"Work: What Is It Good For?" was the topic of a rousing conversation recently. Because the twelve of us who were going to discuss the topic have done knowledge work and because different points of view do so much to stimulate, energize and inspire conversation, all were encouraged to read Matthew Crawford's article, "The Case for Working with Your Hands."
Crawford's article proved to be a provocative read, and, though there was disagreement with parts of it, with one point there was general agreement. Work done with your hands can't be outsourced! Given the current perplexity in the economy, that is a good thing.
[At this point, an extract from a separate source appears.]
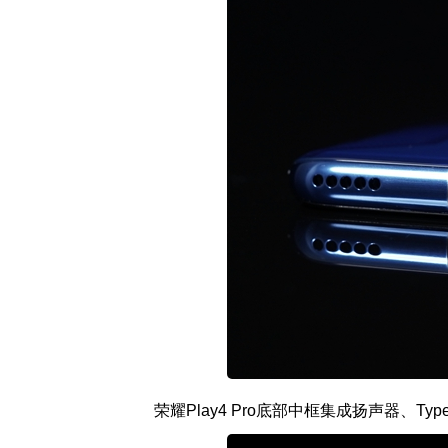
荣耀Play4 Pro底部中框集成扬声器、Ty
"Work" carries a load, even as a word. The word "work" in the Merriam-Webster Online Dictionary has twenty-six definitions. Our definitions included working for pay/means of livelihood, volunteering for "symbolic" pay and engaging in any activity that involves effort. (One person observed, in planning a big birthday party, she had used all the skills she once used in publishing!)
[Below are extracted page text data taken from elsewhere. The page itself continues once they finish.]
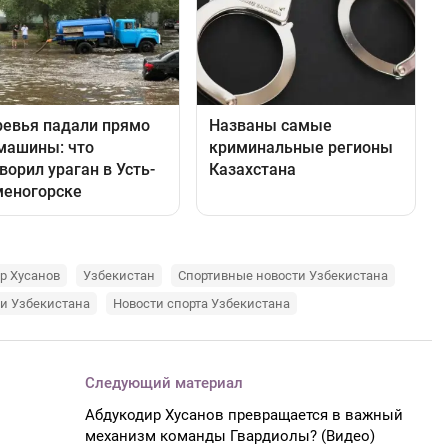
р Хусанов
Узбекистан
Спортивные новости Узбекистана
и Узбекистана
Новости спорта Узбекистана
Следующий материал
Абдукодир Хусанов превращается в важный
механизм команды Гвардиолы? (Видео)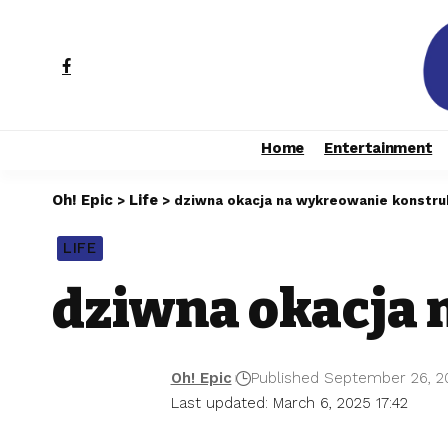
Home
Entertainment
Oh! Epic
Life
>
>
dziwna okacja na wykreowanie konstru
LIFE
dziwna okacja 
Oh! Epic
Published September 26, 2
Last updated: March 6, 2025 17:42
What is the role of work in a life fully lived? To this question, there were as many responses as people in the room. For some, security has been/is paramount; for others, regular, messy upheaval has been most important. Many of the possibilities in between were presented as well.
In our career years, work was often the way we defined ourselves. I am lawyer, a doctor, a professor of English etc. However, at this stage of our lives, as I see it, we stand on the shore of a new invitation--to open our lives to something more--to what is left undone. To do this, it is important to let our hearts enjoy a different rhythm and to have the courage for a new approach to time.
"Allow [time] to slow until you find freedom to draw alongside the mystery you hold and befriend your own beauty of soul," is how John O"Donohue describes it in his blessing, "For Retirement." "Now is the time...to awaken the depths beyond your work and enter into your infinite source," he concludes.
If we are to accept this new invitation, then our relationship to work, as we knew it in our career years, has to change. One of the sweet discoveries of this place of transitioning is the different experience of time and all the discoveries that come with slowing down.
It is from this slowing down place that "our gaze seems to soften" (Crawford's phrase) and our definition of work, too. Work becomes "any activity (a new venture, or not) we choose that involves effort" along with (likely) feelings of pleasure, enjoyment and a sense of well-being.